2017 General Teacher Prep Programs Policy
The state should require instructional effectiveness to be the determinative criterion of any teacher evaluation. The bar for this goal was raised in 2017.
Impact of Student Growth: Nebraska does not require measures of student growth in its teacher evaluation system. Nebraska's teacher evaluation model, which is currently being piloted in more than a dozen districts, uses multiple measures, including one that measures how well students meet learning objectives. Nebraska's teacher evaluation model is voluntary and does not require student growth as measured by state standardized assessments for teachers of tested grades and subjects.

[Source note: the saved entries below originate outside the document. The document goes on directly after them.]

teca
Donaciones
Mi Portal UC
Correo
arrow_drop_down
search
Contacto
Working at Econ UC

State's Role in Evaluation System: Nebraska requires local school districts to develop teacher evaluation instruments that must include basic criteria established by the state. Each district's evaluation instrument must be approved by the state.

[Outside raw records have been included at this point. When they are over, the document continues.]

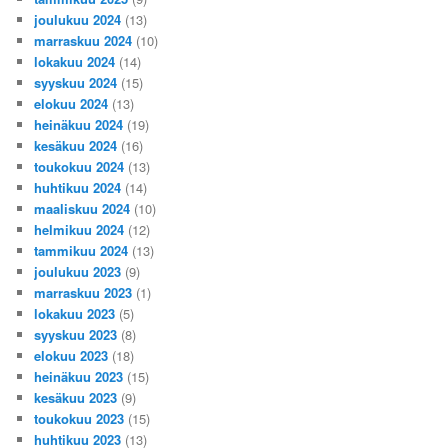
joulukuu 2024
(13)
marraskuu 2024
(10)
lokakuu 2024
(14)
syyskuu 2024
(15)
elokuu 2024
(13)
heinäkuu 2024
(19)
kesäkuu 2024
(16)
toukokuu 2024
(13)
huhtikuu 2024
(14)
maaliskuu 2024
(10)
helmikuu 2024
(12)
tammikuu 2024
(13)
joulukuu 2023
(9)
marraskuu 2023
(1)
lokakuu 2023
(5)
syyskuu 2023
(8)
elokuu 2023
(18)
heinäkuu 2023
(15)
kesäkuu 2023
(9)
toukokuu 2023
(15)
huhtikuu 2023
(13)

Nebraska Department of Education Title 92, Chapter 10, 007.06 Nebraska Statute 79-828(2) Model: https://www.education.ne.gov/EducatorEffectiveness/Policy/TeacherEducationalSpecialistEvaluationPolicy.pdf Nebraska Educator Effectiveness: https://www.education.ne.gov/EducatorEffectiveness/index.html
Require instructional effectiveness to be a determinative criterion of any teacher evaluation.

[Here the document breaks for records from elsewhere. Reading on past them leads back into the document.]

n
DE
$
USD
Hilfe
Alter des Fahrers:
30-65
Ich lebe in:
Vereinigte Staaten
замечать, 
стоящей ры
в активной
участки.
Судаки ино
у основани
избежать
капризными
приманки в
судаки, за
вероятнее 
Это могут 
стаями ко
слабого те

Nebraska should require that objective measures of student growth be included in a teacher's evaluation rating, and that such measures play a profound role in a teacher's overall evaluation rating. Specifically, a teacher should not be able to earn an overall rating of effective if he or she is less-than-effective at increasing student growth.
Nebraska recognized the factual accuracy of this analysis. The state also provided that although its school system practice is much higher than minimum requirements in its state rule, NCTQ's analysis is factually correct according to published state rule and statute.
7A: Measures of Student Growth
Many factors should be considered in formally evaluating a teacher; however, nothing is more important than effectiveness in the classroom. Value-added models are an important tool for measuring student achievement and school effectiveness. These models have the ability to measure individual students' learning gains, controlling for students' previous knowledge and background characteristics. While some research suggests value-added models are subject to bias and statistical limitations, rich data and strong controls can eliminate error and bias. In the area of teacher quality, examining student growth offers a fairer and potentially more meaningful way to evaluate a teacher's effectiveness than other methods schools use.
Unfortunately, districts have used many evaluation instruments, including some mandated by states, which are structured so that teachers can earn a satisfactory rating without any evidence that they are sufficiently advancing student learning in the classroom. Teacher evaluation instruments should include factors that combine both human judgment and objective measures of student learning.